• [Assignment]: The records below are to be returned word for word, with pictures left out.

• [Dataset content]:

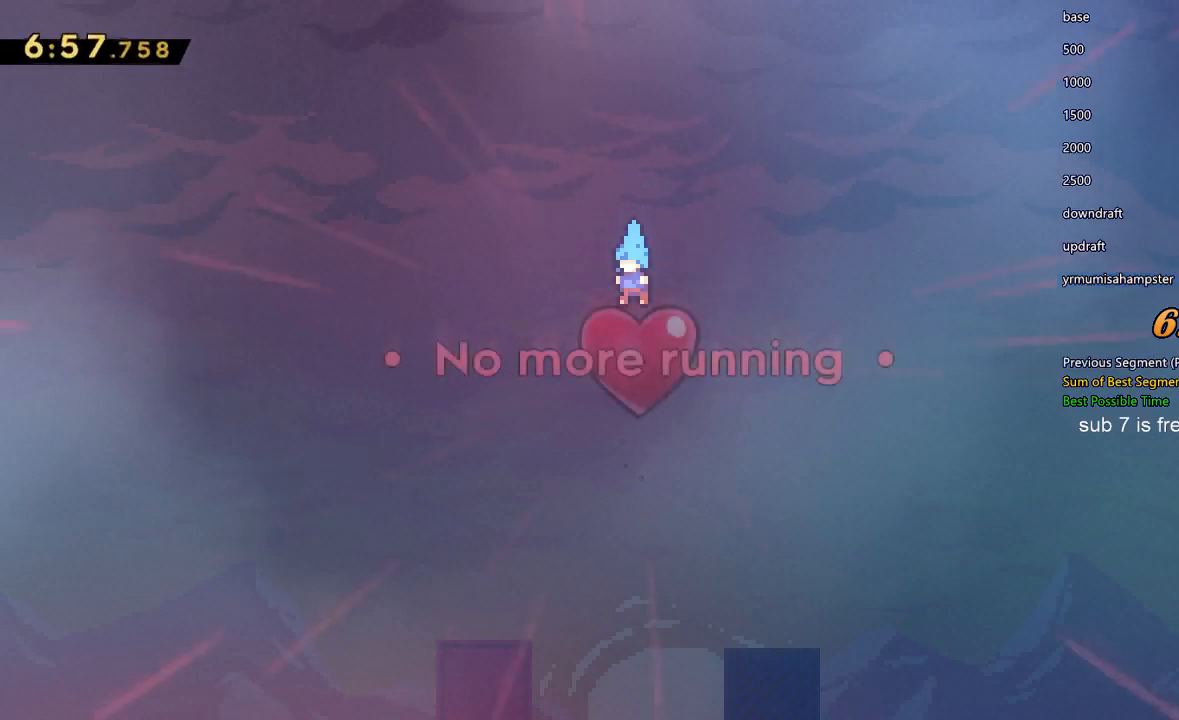
{"buttons": [], "left_stick": "center", "right_stick": "center", "events": []}
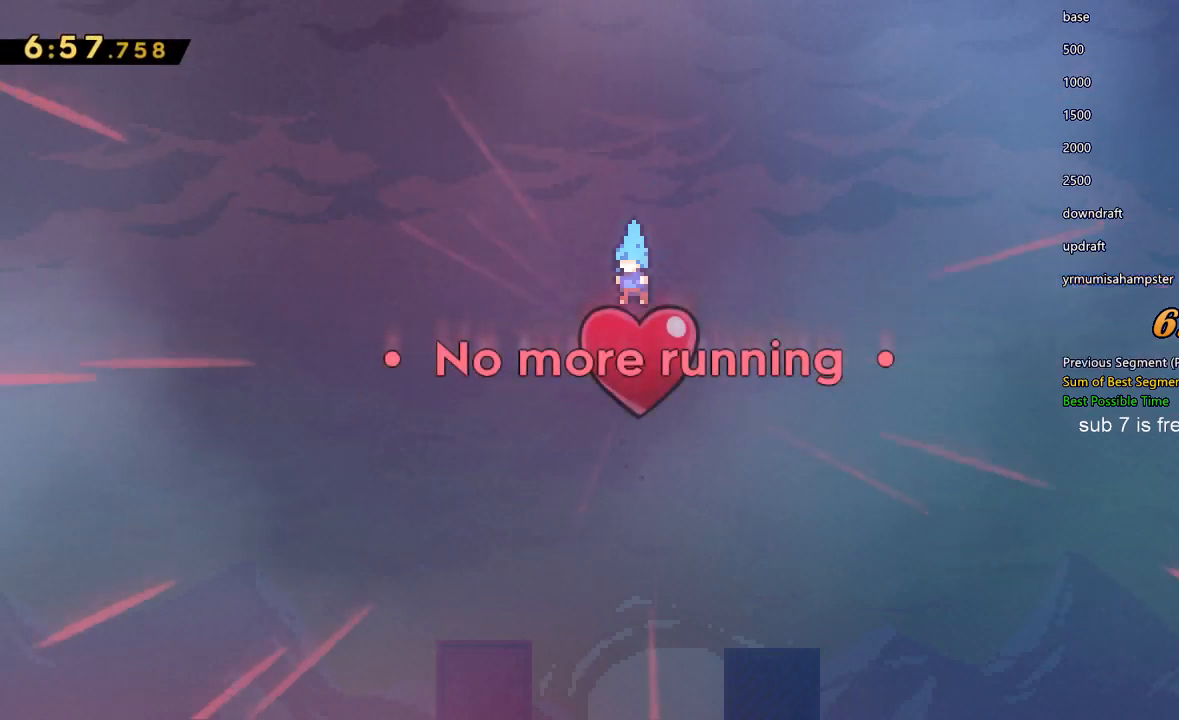
{"buttons": [], "left_stick": "center", "right_stick": "center", "events": []}
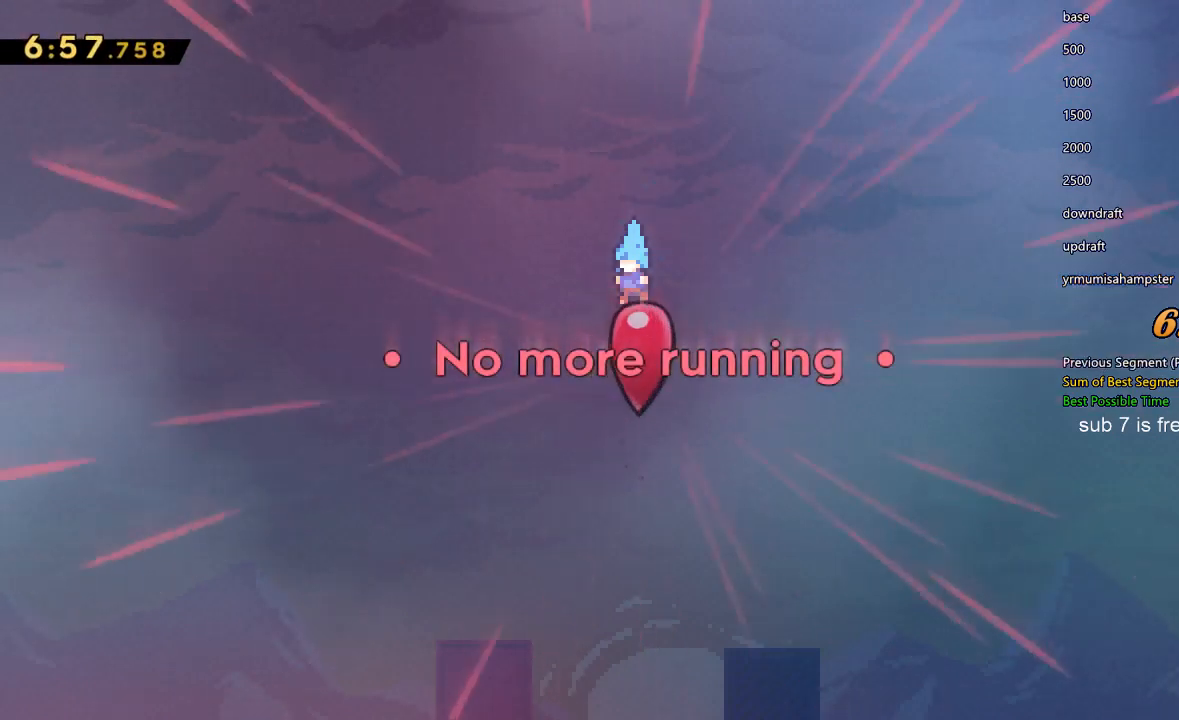
{"buttons": [], "left_stick": "down", "right_stick": "center", "events": [[467, "left_stick", "down"]]}
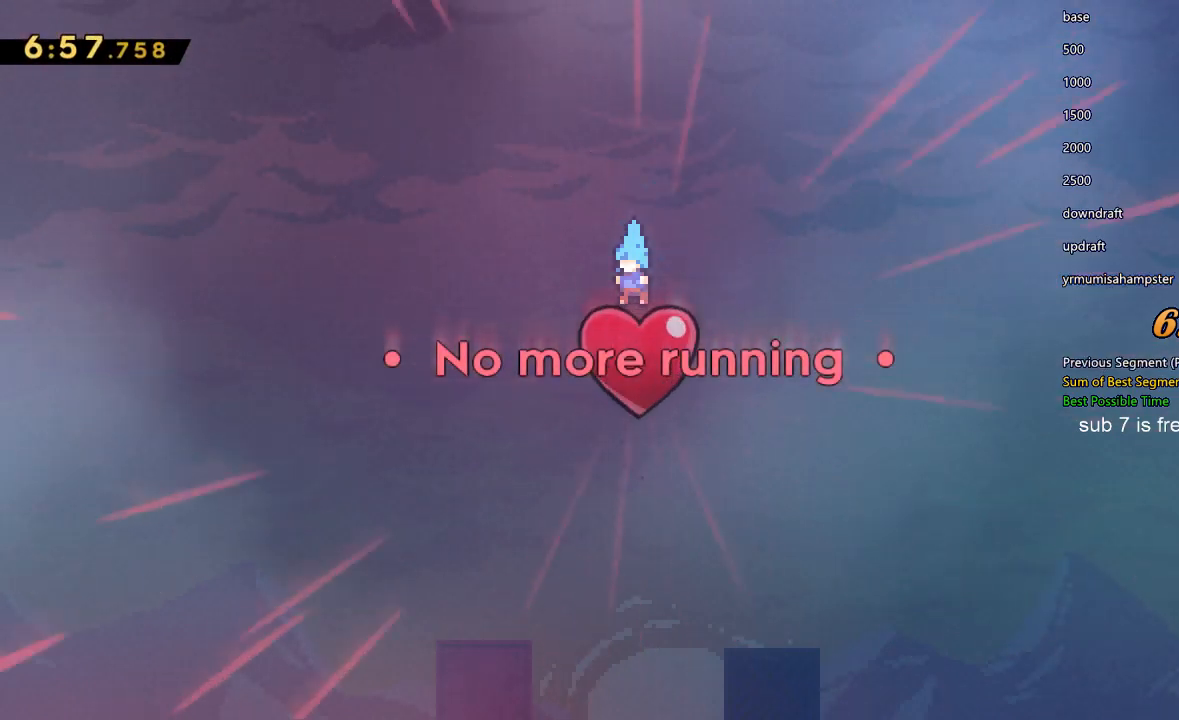
{"buttons": [], "left_stick": "center", "right_stick": "center", "events": [[33, "left_stick", "center"]]}
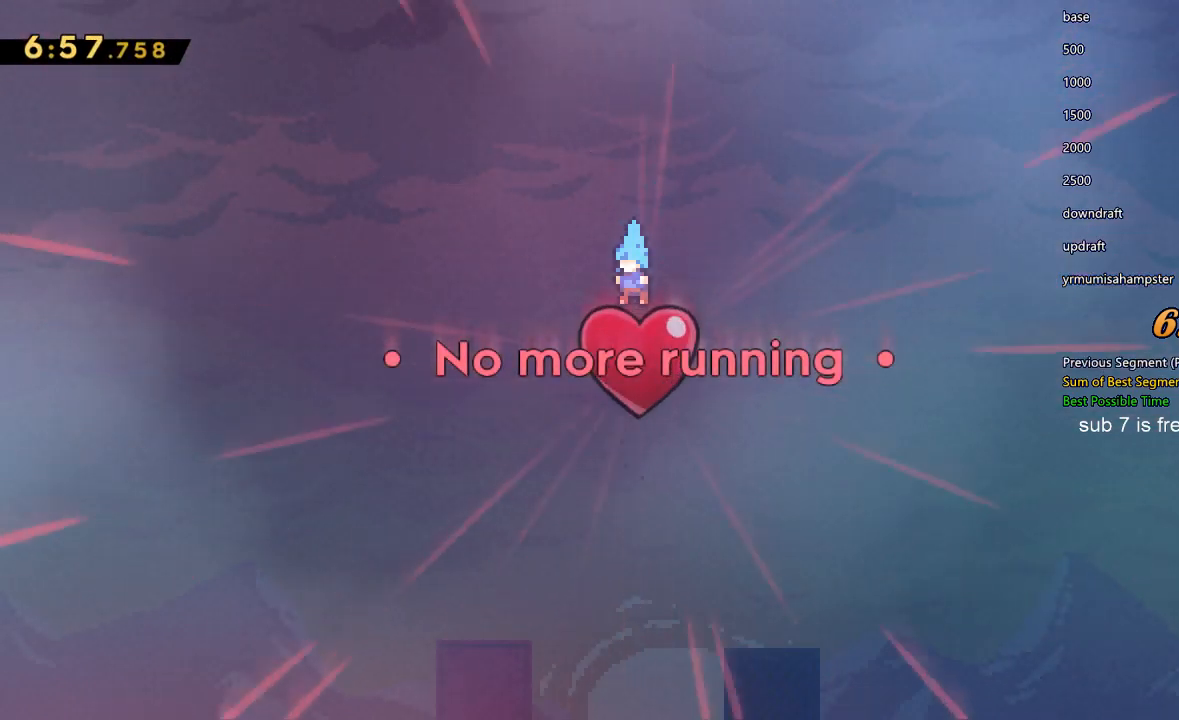
{"buttons": [], "left_stick": "center", "right_stick": "center", "events": []}
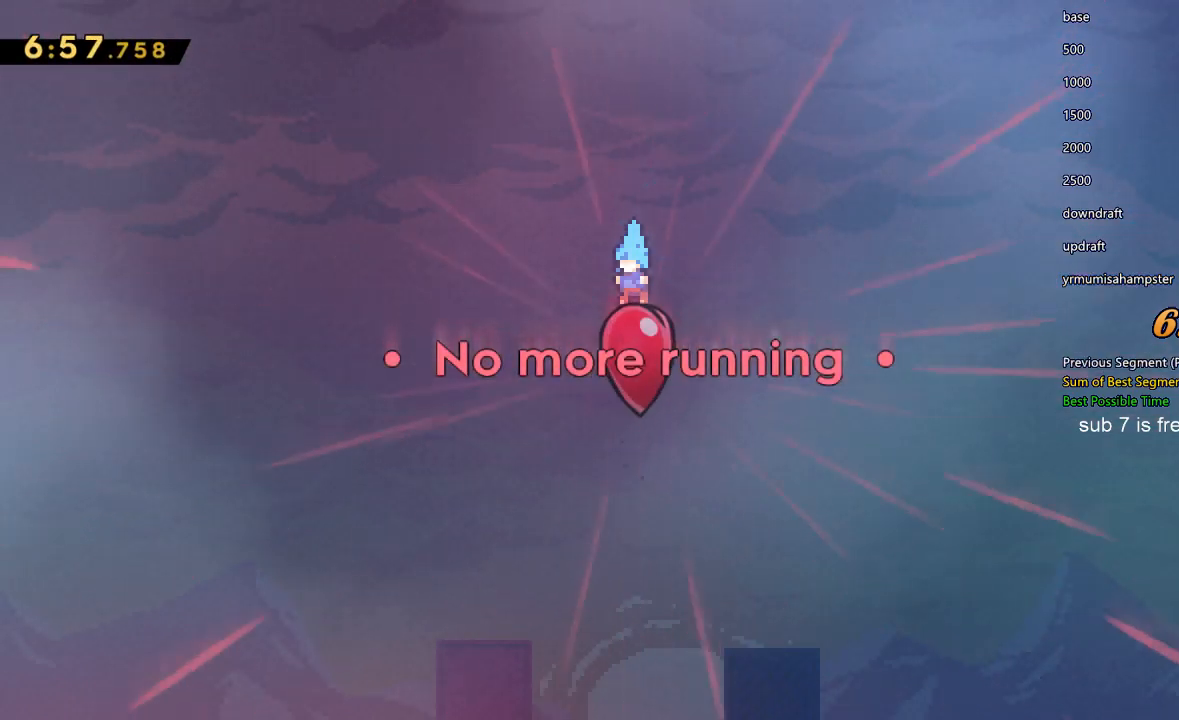
{"buttons": [], "left_stick": "center", "right_stick": "center", "events": []}
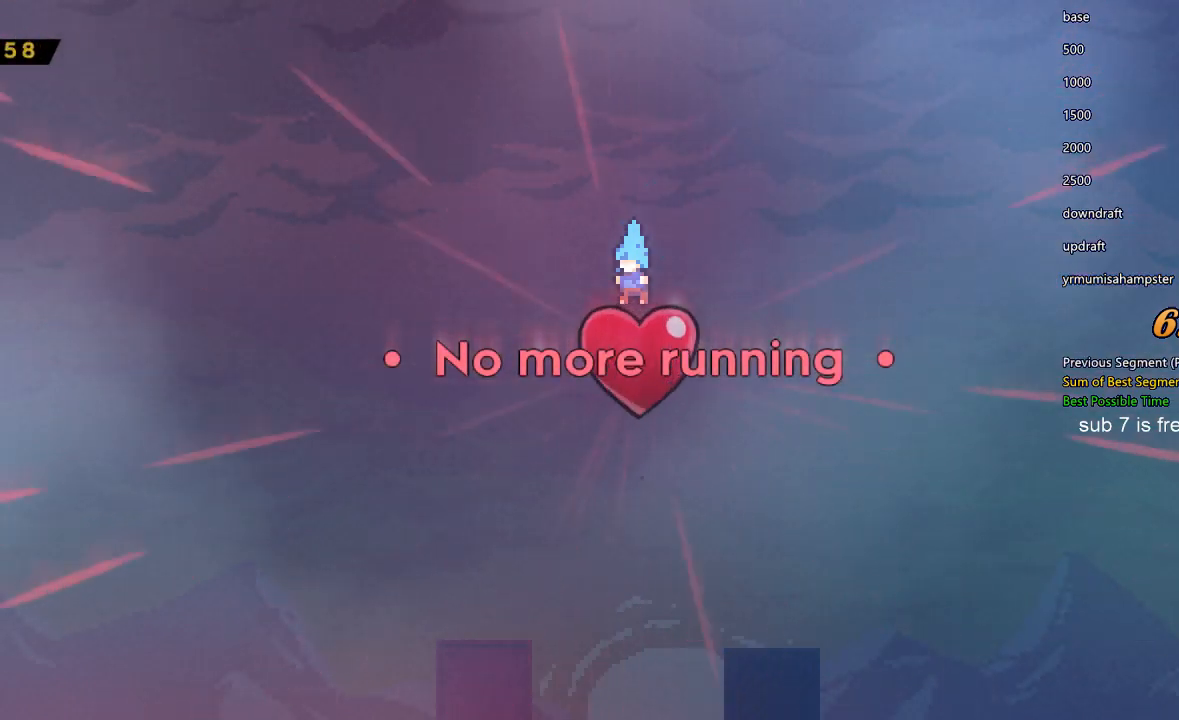
{"buttons": [], "left_stick": "center", "right_stick": "center", "events": []}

• [Completed task]:
{"buttons": [], "left_stick": "center", "right_stick": "center", "events": []}
{"buttons": [], "left_stick": "center", "right_stick": "center", "events": []}
{"buttons": [], "left_stick": "down", "right_stick": "center", "events": [[467, "left_stick", "down"]]}
{"buttons": [], "left_stick": "center", "right_stick": "center", "events": [[33, "left_stick", "center"]]}
{"buttons": [], "left_stick": "center", "right_stick": "center", "events": []}
{"buttons": [], "left_stick": "center", "right_stick": "center", "events": []}
{"buttons": [], "left_stick": "center", "right_stick": "center", "events": []}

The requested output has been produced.